**What to do**
Everything in the listing should be set down exactly, apart from the pictures.

**Recorded data**
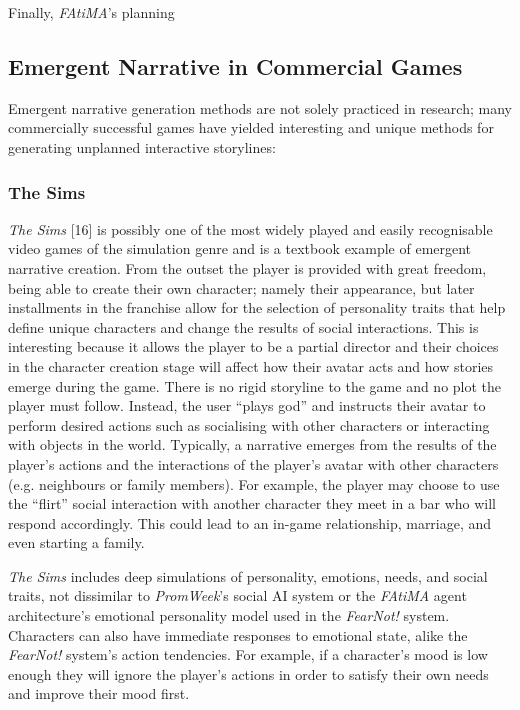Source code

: \documentclass{sig-alternate-05-2015}
\begin{document}
Finally, \textit{FAtiMA}'s planning

\subsection{Emergent Narrative in Commercial Games}
Emergent narrative generation methods are not solely practiced in research; many commercially successful games have yielded interesting and unique methods for generating unplanned interactive storylines:

\subsubsection{The Sims}
\textit{The Sims} [16] is possibly one of the most widely played and easily recognisable video games of the simulation genre and is a textbook example of emergent narrative creation. 
From the outset the player is provided with great freedom, being able to create their own character; namely their appearance, but later installments in the franchise allow for the selection of personality traits that help define unique characters and change the results of social interactions. This is interesting because it allows the player to be a partial director and their choices in the character creation stage will affect how their avatar acts and how stories emerge during the game. There is no rigid storyline to the game and no plot the player must follow. Instead, the user ``plays god'' and instructs their avatar to perform desired actions such as socialising with other characters or interacting with objects in the world. Typically, a narrative emerges from the results of the player's actions and the interactions of the player's avatar with other characters (e.g. neighbours or family members). For example, the player may choose to use the ``flirt'' social interaction with another character they meet in a bar who will respond accordingly. This could lead to an in-game relationship, marriage, and even starting a family.

\textit{The Sims} includes deep simulations of personality, emotions, needs, and social traits, not dissimilar to \textit{PromWeek}'s social AI system or the \textit{FAtiMA} agent architecture's emotional personality model used in the \textit{FearNot!} system. Characters can also have immediate responses to emotional state, alike the \textit{FearNot!} system's action tendencies. For example, if a character's mood is low enough they will ignore the player's actions in order to satisfy their own needs and improve their mood first.
\end{document}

**Finished exercise**
Source code

: \documentclass{sig-alternate-05-2015}
\begin{document}
Finally, \textit{FAtiMA}'s planning

\subsection{Emergent Narrative in Commercial Games}
Emergent narrative generation methods are not solely practiced in research; many commercially successful games have yielded interesting and unique methods for generating unplanned interactive storylines:

\subsubsection{The Sims}
\textit{The Sims} [16] is possibly one of the most widely played and easily recognisable video games of the simulation genre and is a textbook example of emergent narrative creation. 
From the outset the player is provided with great freedom, being able to create their own character; namely their appearance, but later installments in the franchise allow for the selection of personality traits that help define unique characters and change the results of social interactions. This is interesting because it allows the player to be a partial director and their choices in the character creation stage will affect how their avatar acts and how stories emerge during the game. There is no rigid storyline to the game and no plot the player must follow. Instead, the user ``plays god'' and instructs their avatar to perform desired actions such as socialising with other characters or interacting with objects in the world. Typically, a narrative emerges from the results of the player's actions and the interactions of the player's avatar with other characters (e.g. neighbours or family members). For example, the player may choose to use the ``flirt'' social interaction with another character they meet in a bar who will respond accordingly. This could lead to an in-game relationship, marriage, and even starting a family.

\textit{The Sims} includes deep simulations of personality, emotions, needs, and social traits, not dissimilar to \textit{PromWeek}'s social AI system or the \textit{FAtiMA} agent architecture's emotional personality model used in the \textit{FearNot!} system. Characters can also have immediate responses to emotional state, alike the \textit{FearNot!} system's action tendencies. For example, if a character's mood is low enough they will ignore the player's actions in order to satisfy their own needs and improve their mood first.
\end{document}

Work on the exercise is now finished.